See: https://github.com/WebAssembly/wabt/blob/main/src/interp/binary-reader-interp.cc#L526
Supporting invalid wasm is useful for text<->binary conversions, but not really for executing it.
There was a problem hiding this comment.
Fair point, the interp reader isn't meant to execute invalid wasm, and I'm not trying to make it do that. None of these three sites are on the execution path. They're hit purely while reading, via read_binary_interp_fuzzer.cc, which sets stop_on_first_error=false. That's how I found them: fuzzing the reader in that mode under ASan.
The sequence is: OnFunction rejects the out-of-range type and skips the append, but the reader carries on, so the validator's func count and the reader's func_types_/module_.funcs are now out of step. The next callback then indexes past the end. BeginElemSegment and BeginDataSegment already bounds-check that exact mismatch, so this just adds the same guard at the three sites that were missing it, no new recovery machinery.
If you'd rather the harness set stop_on_first_error=true so the reader bails on the first error instead, that's fine by me too.
There was a problem hiding this comment.
I understand the problem. I think we should only support stop_on_first_error=true, since continuing the parsing does not add any user value to the interpreter (other than make it complex). But lets wait @sbc100 's opinion.
There was a problem hiding this comment.
Fine by me. The harness side is a one-liner: read_binary_interp_fuzzer.cc passes stop_on_first_error=false today, flip it to true and the parse bails in OnFunction the moment the validator rejects the type index, well before BeginFunctionBody/OnExport/OnReturnCallExpr ever run with the stale index. If that's the direction you'd both prefer, I'll drop the three reader-side guards and just change the harness. Happy to follow whatever you and @sbc100 settle on.

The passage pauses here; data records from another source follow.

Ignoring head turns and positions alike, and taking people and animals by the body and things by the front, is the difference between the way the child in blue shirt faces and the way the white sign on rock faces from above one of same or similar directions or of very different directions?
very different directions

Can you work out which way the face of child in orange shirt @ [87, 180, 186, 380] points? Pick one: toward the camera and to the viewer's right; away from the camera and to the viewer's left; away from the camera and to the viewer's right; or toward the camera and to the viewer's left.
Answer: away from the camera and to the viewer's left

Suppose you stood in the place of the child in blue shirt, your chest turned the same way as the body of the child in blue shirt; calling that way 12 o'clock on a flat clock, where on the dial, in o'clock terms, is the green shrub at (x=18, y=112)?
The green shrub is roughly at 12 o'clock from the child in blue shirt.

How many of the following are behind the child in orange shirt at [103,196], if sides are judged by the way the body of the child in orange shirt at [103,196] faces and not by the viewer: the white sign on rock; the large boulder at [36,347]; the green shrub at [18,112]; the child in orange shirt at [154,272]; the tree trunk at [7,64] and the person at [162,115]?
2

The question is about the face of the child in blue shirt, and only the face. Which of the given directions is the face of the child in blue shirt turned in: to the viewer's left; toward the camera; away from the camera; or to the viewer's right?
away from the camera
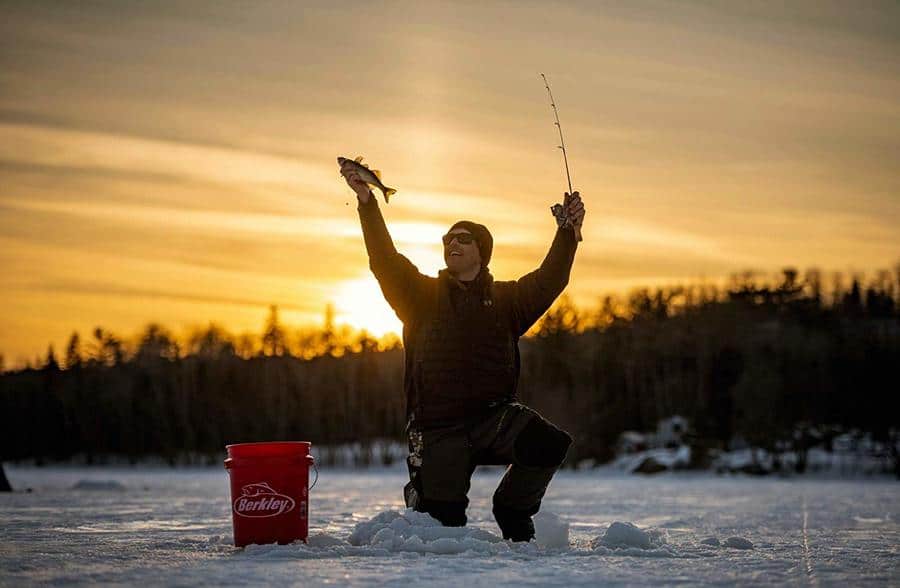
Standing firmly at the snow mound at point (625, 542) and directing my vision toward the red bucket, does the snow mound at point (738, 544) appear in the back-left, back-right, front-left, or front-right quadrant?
back-right

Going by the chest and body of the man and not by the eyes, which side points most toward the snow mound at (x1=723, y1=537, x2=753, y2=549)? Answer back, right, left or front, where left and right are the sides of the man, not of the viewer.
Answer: left

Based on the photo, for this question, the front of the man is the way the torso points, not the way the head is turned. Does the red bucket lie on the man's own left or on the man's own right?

There was a problem hiding this comment.
Yes, maybe lets remove the stop_on_first_error=false feature completely.
There was a problem hiding this comment.
Done. Dropped the three reader-side guards and the two tests, and flipped read_binary_interp_fuzzer.cc to stop_on_first_error=true. That was the only caller driving the interp reader in collect-all-errors mode, so the OOB sites are no longer reachable from it.
On removing it completely: objdump still sets stop_on_first_error=false (with fail_on_custom_section_error=false) so it can dump as much of a corrupt module as possible, so the flag and the recovery path in binary-reader.cc need to stay for that. The interp reader's only use of it is now gone. Happy to scope a wider removal as a separate change if you want, but that one would touch objdump's behaviour.
There was a problem hiding this comment.
I see, yes I suppose its useful of objdump
There was a problem hiding this comment.
Input reading and validation are two different steps, and the core specification tests has assert_malformed and assert_invalid tests. So for those tools, which just reads and writes raw webassebly (but does not interpret it in any way), supporting well-formed but invalid webassembly should be supported. For example: IR, wat2wasm wasm2wat or objdump. On the contrary, the c writer should not, since it "interprets" the code. Some tools even try to support malformed webassembly, but I don't know whether it is useful.
The interp binary reader is only meant to read valid modules. In collect-all-errors mode (stop_on_first_error=false) the SharedValidator keeps counting declarations the reader has already rejected, so the reader's func_types_/module_.funcs vectors and the validator's counts drift apart and later callbacks index past the end. read_binary_interp_fuzzer.cc was the only caller running the interp reader in that mode. Stop on the first error like every other interp reader caller, so the reader is no longer driven over invalid modules.
5a7f61a to
901d707
Compare
The interp binary reader is only meant to read valid modules. Every
ReadBinaryInterpcaller runs withstop_on_first_error=trueexceptread_binary_interp_fuzzer.cc, which passedfalse.In collect-all-errors mode the
SharedValidatorkeeps counting declarations the reader has already rejected. For example a function whose type index is out of range:OnFunctionskips the append, but the validator still counts it. So the reader'sfunc_types_/module_.funcsvectors and the validator's counts drift apart, and later callbacks index past the end (BeginFunctionBody,OnExport,OnReturnCallExpr).Per the review, rather than adding reader-side guards for a mode the interp reader was never meant to support, this stops the fuzzer on the first error like every other caller, so the reader is no longer driven over invalid modules.